Photo : Radio-Canada

Orvie Dingwall précise que l'appel du gouvernement est intervenu deux jours après qu'un comité législatif a commencé les audiences sur l'abrogation de la loi sur le gel des salaires.

Les problèmes constitutionnels sans précédent et le recours méritent un examen plus approfondi , a dit un porte-parole de la province. Il s’est refusé à tout autre commentaire.

Le gouvernement dispose de 45 jours pour déposer tous ses arguments et ses preuves, après quoi l'UMFA, qui représente 1265 professeurs, instructeurs et bibliothécaires à temps plein, déposera sa réponse.

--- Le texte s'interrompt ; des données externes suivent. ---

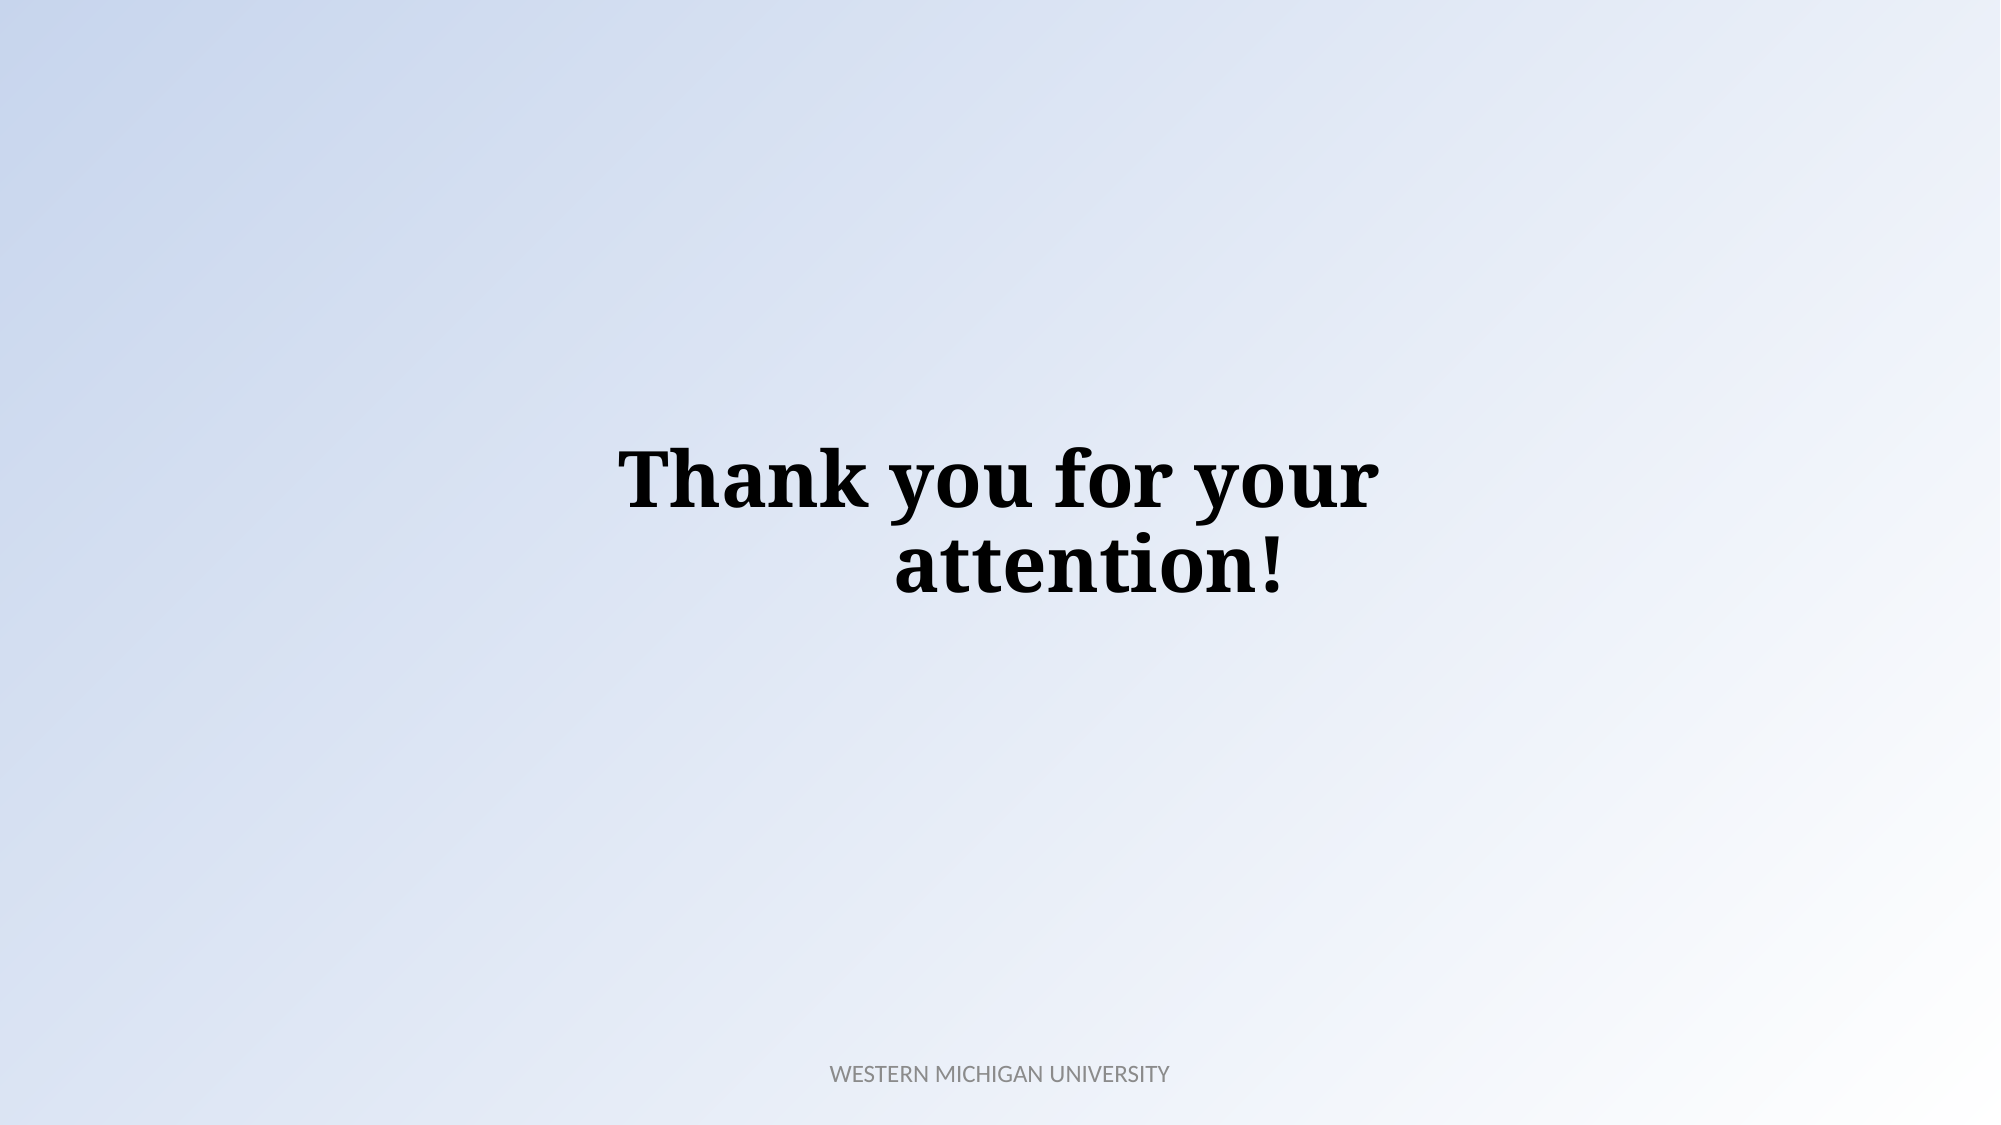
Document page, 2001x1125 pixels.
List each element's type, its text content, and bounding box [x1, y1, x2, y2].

footer WESTERN MICHIGAN UNIVERSITY [662, 1042, 1338, 1103]
text_box Thank you for your attention! [595, 433, 1405, 692]
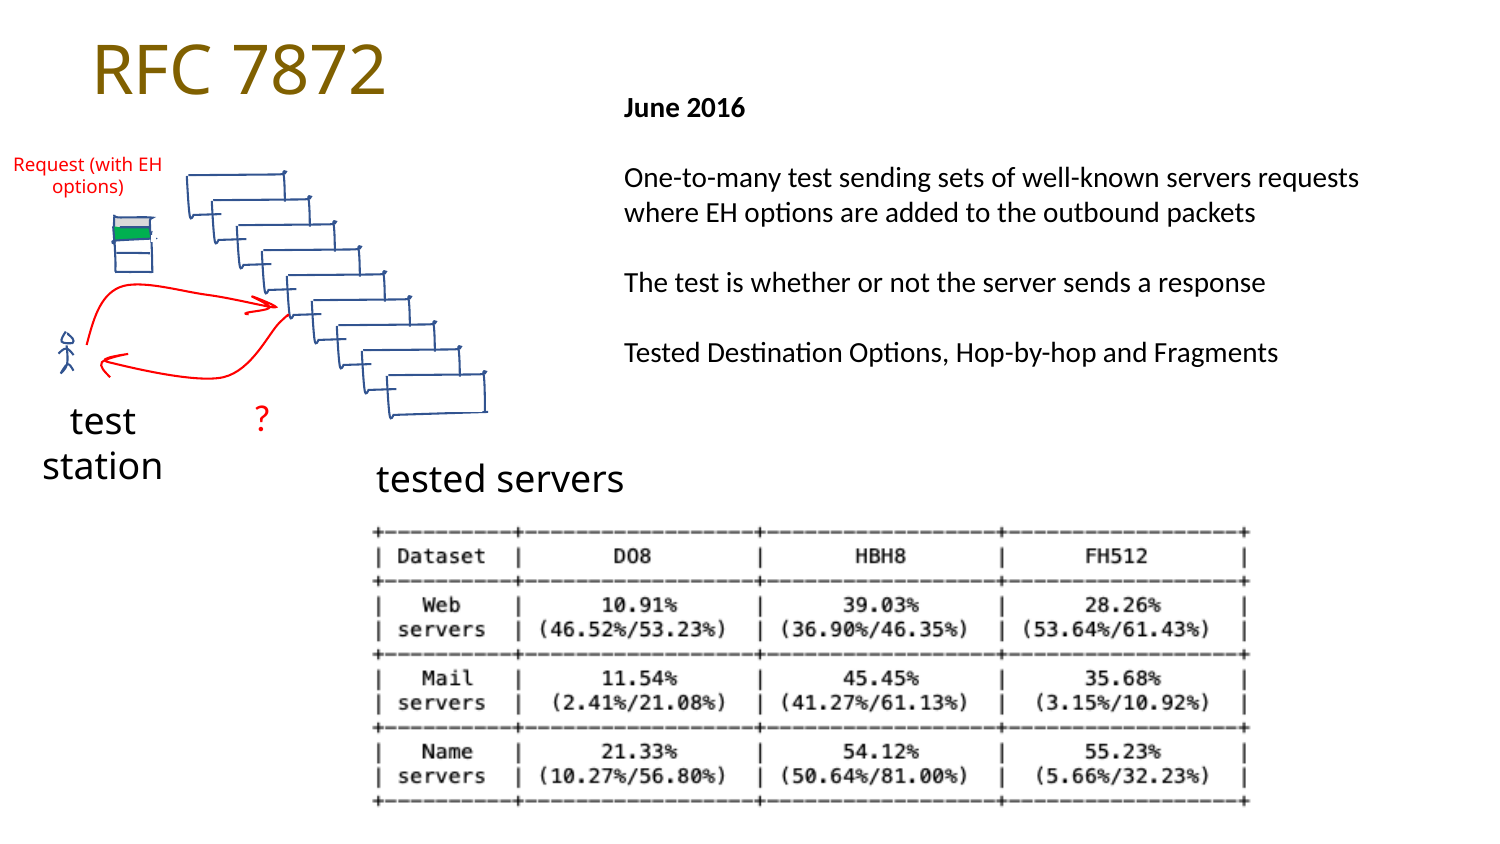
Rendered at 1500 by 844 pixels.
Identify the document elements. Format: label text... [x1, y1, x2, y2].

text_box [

Avant la grève, il semblait qu'un long processus de négociation avait abouti. Après neuf mois de négociation, l'Université a proposé à l'UMFA un contrat de quatre ans qui aurait entraîné une augmentation de salaire de 17,5 % sur cette période.

L'administration de l'Université a été forcée de retirer cette proposition de la table après des communications secrètes entre des membres du gouvernement.

Selon des documents judiciaires, la province, sous la direction de Brian Pallister, alors premier ministre, avait formé un comité de rémunération du secteur public, composé de ministres et d'autres personnes. Le comité a élaboré une politique de gel des salaires d’un an à 0 % et a informé le négociateur en chef de l'Université du Manitoba que cela n'était pas négociable.

Le comité a alors indiqué à l'Université de ne pas divulguer la directive provinciale lors des pourparlers avec le syndicat et l’a informée que le non-respect de cette directive entraînerait des répercussions financières.

L'Université a donc proposé à l'association des professeurs une proposition modifiée qui comprenait un gel des salaires d'un an. Cela a déclenché la grève, qui n'a pris fin que lorsque le syndicat l'a acceptée à contrecœur, trois semaines plus tard.

L'administration de l'Université s'est excusée en mai 2018 et a accepté de verser à chaque membre de l'UMFA et au syndicat un montant de 2000 $ en compensation.